Le Journal des Entreprises : Réseau Entreprendre accompagne désormais les entreprises ayant un impact positif sur la société. Pourquoi ?

Olivier de la Chevasnerie : Né sous l’impulsion d’André Mulliez pour combattre le chômage dans le nord de la France, Réseau Entreprendre repose sur un principe : s’il n’est pas possible que les entreprises existantes recrutent tout le monde, il est possible d’aider les gens à monter une société, qui, elle, créera des emplois.

Pendant longtemps, les créateurs et repreneurs d’entreprise accompagnés par Réseau Entreprendre développaient des modèles économiques classiques : on y parle chiffre d’affaires, résultats, etc. Il fallait que les entrepreneurs répondent à des critères très précis : créer cinq emplois en trois ans, posséder la majorité du capital. Avec ces critères, on excluait des entreprises, des associations et des Scop, qui créent, elles aussi, des emplois. Alors, nous avons relancé, il y a un an, un programme, qui était à moitié endormi.

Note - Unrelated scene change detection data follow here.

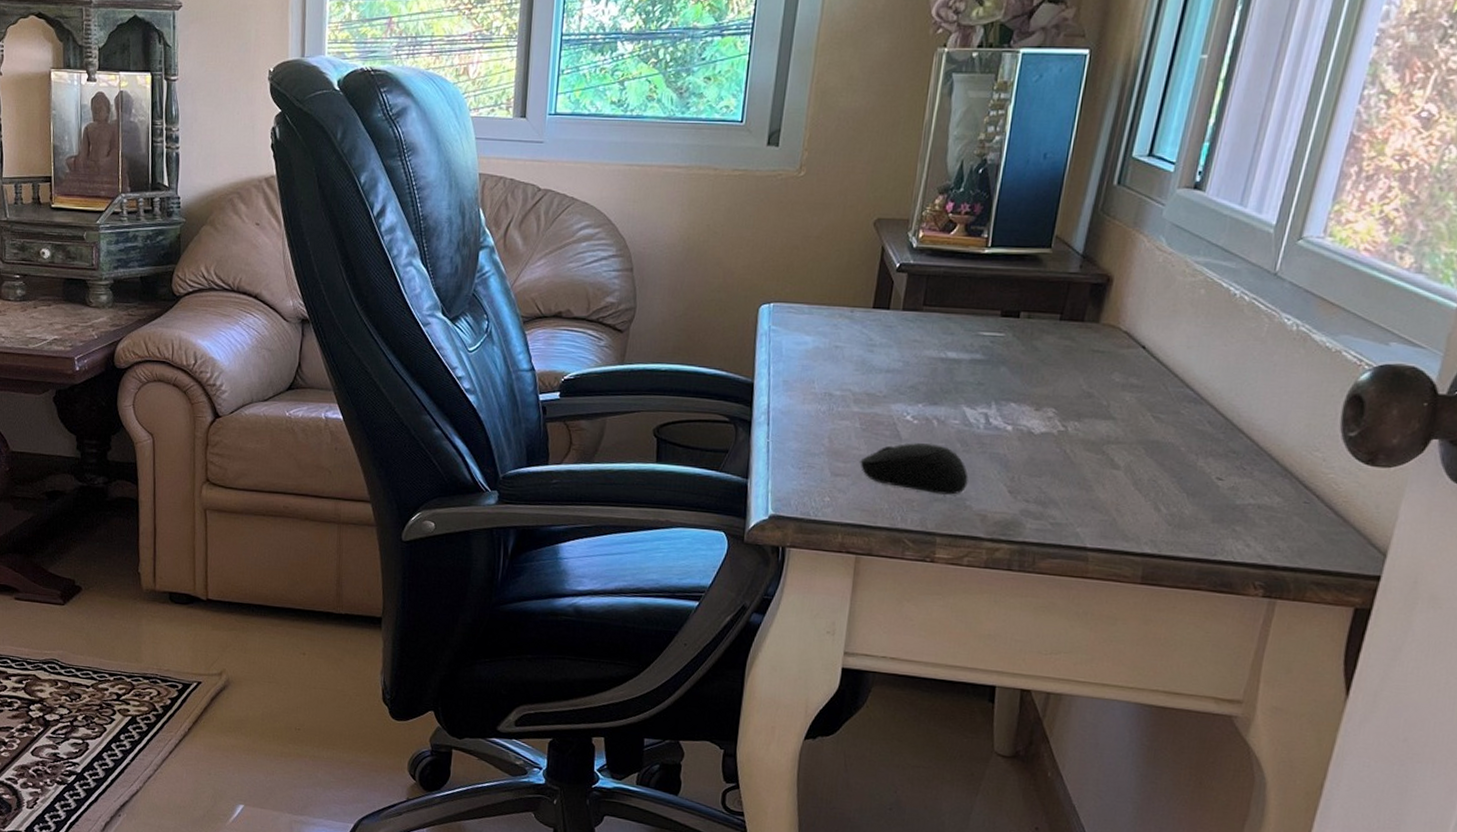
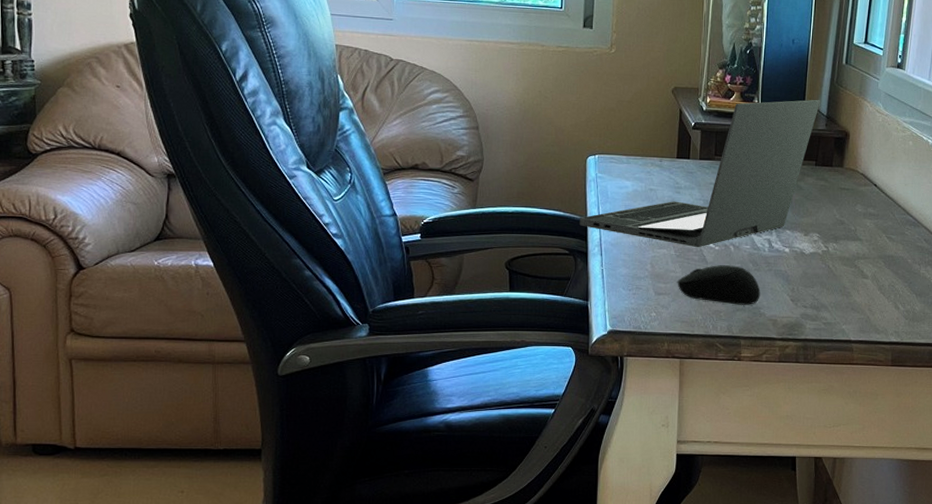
laptop: none [744,232,1076,421] -> present [579,99,820,248]

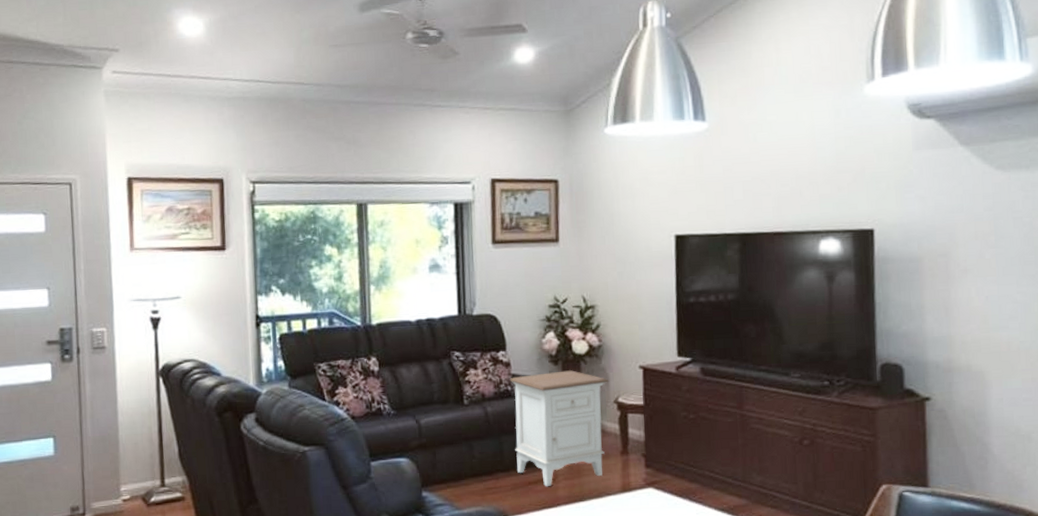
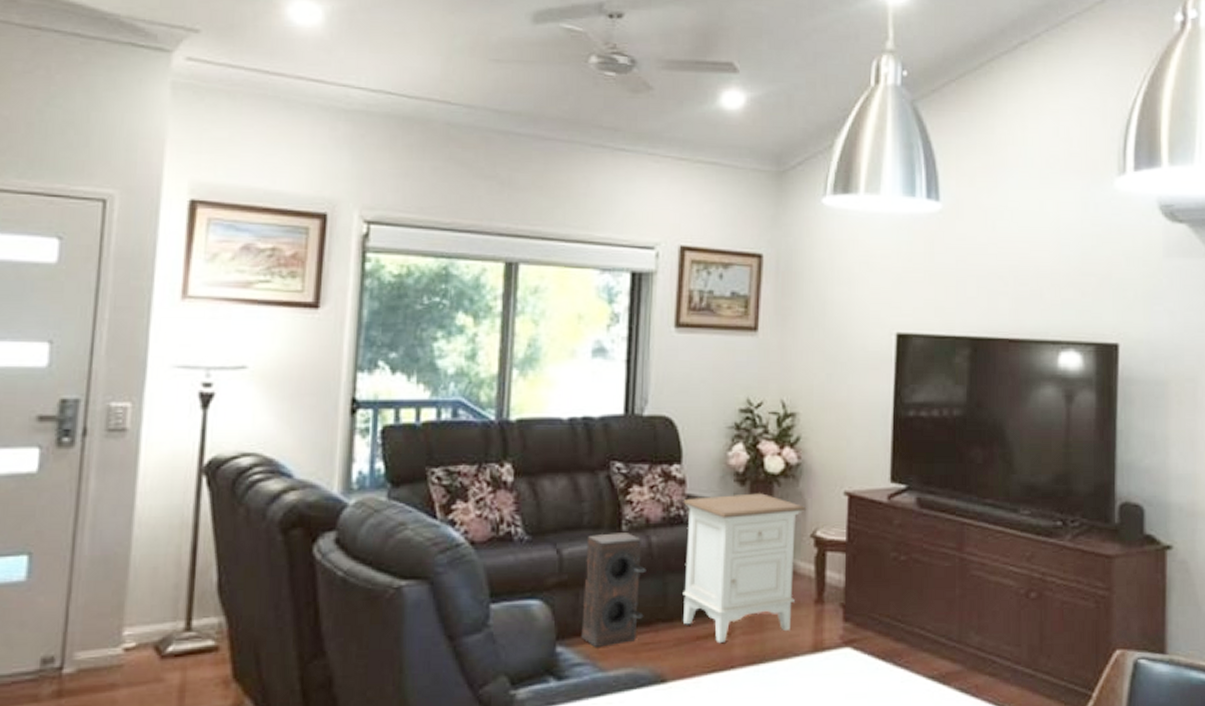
speaker: none [438,405,487,492] -> present [581,533,646,647]

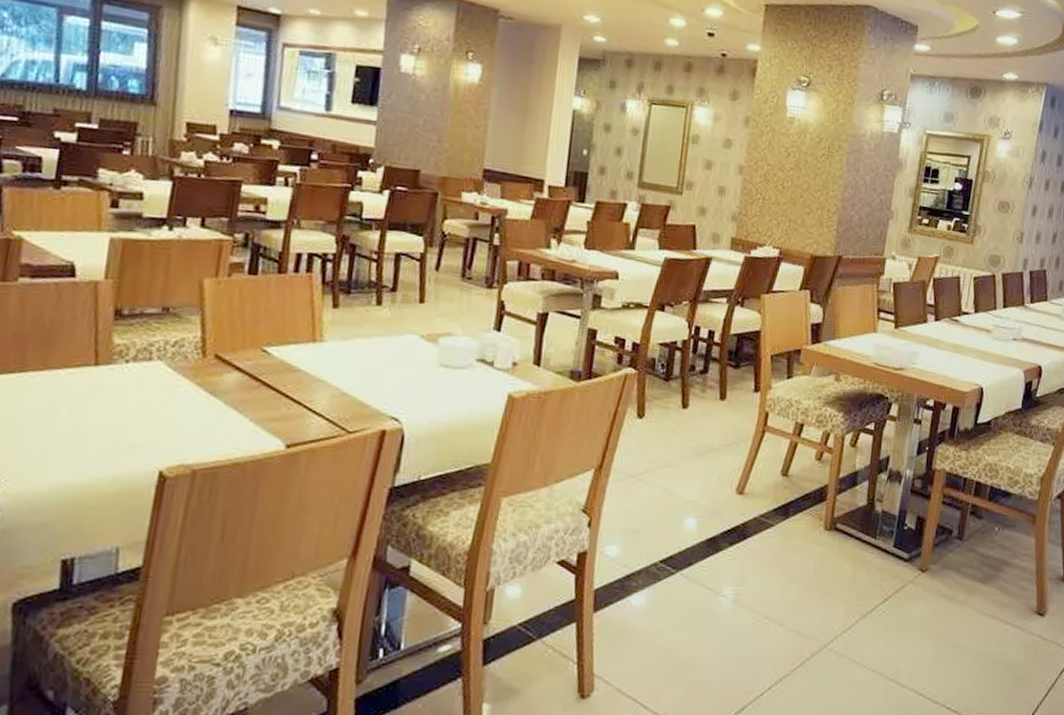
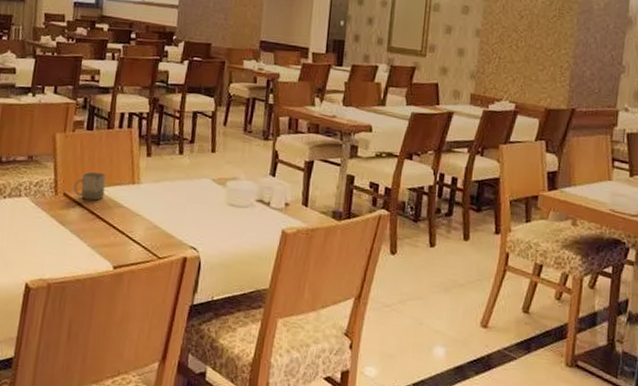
cup: none [229,327,276,364] -> present [73,171,106,201]

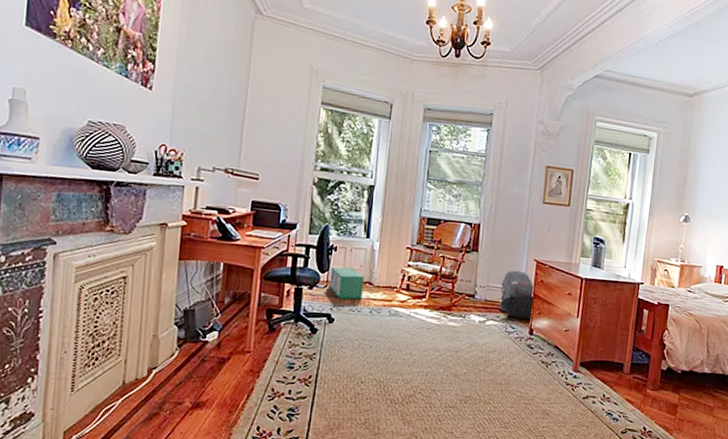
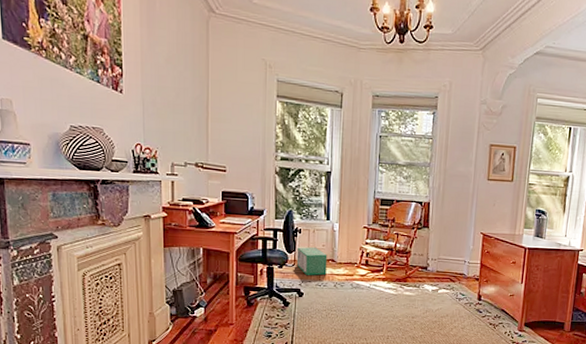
backpack: present [499,270,535,320] -> none [450,243,482,287]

Cela nous permet d’accompagner désormais des entreprises de l’économie sociale et solidaire et, plus largement, des entreprises ayant un impact positif sur la société ou l’environnement. Cela nous permet aussi de faire réfléchir les entreprises classiques à leur propre impact.

Comment mesure-t-on cet impact positif ?

O. de la C. : Il est extrêmement compliqué à mesurer. Généralement, on retrouve dans cette catégorie des entreprises qui œuvrent pour l’environnement ou la société. C’est le cas, par exemple, du projet Chromosome, à Nantes, qui emploie des personnes trisomiques : comme tous les restaurants, il cherche à concocter de bons repas à ses clients. Mais, en même temps, sa mission consiste à faire travailler des publics éloignés du marché de l’emploi.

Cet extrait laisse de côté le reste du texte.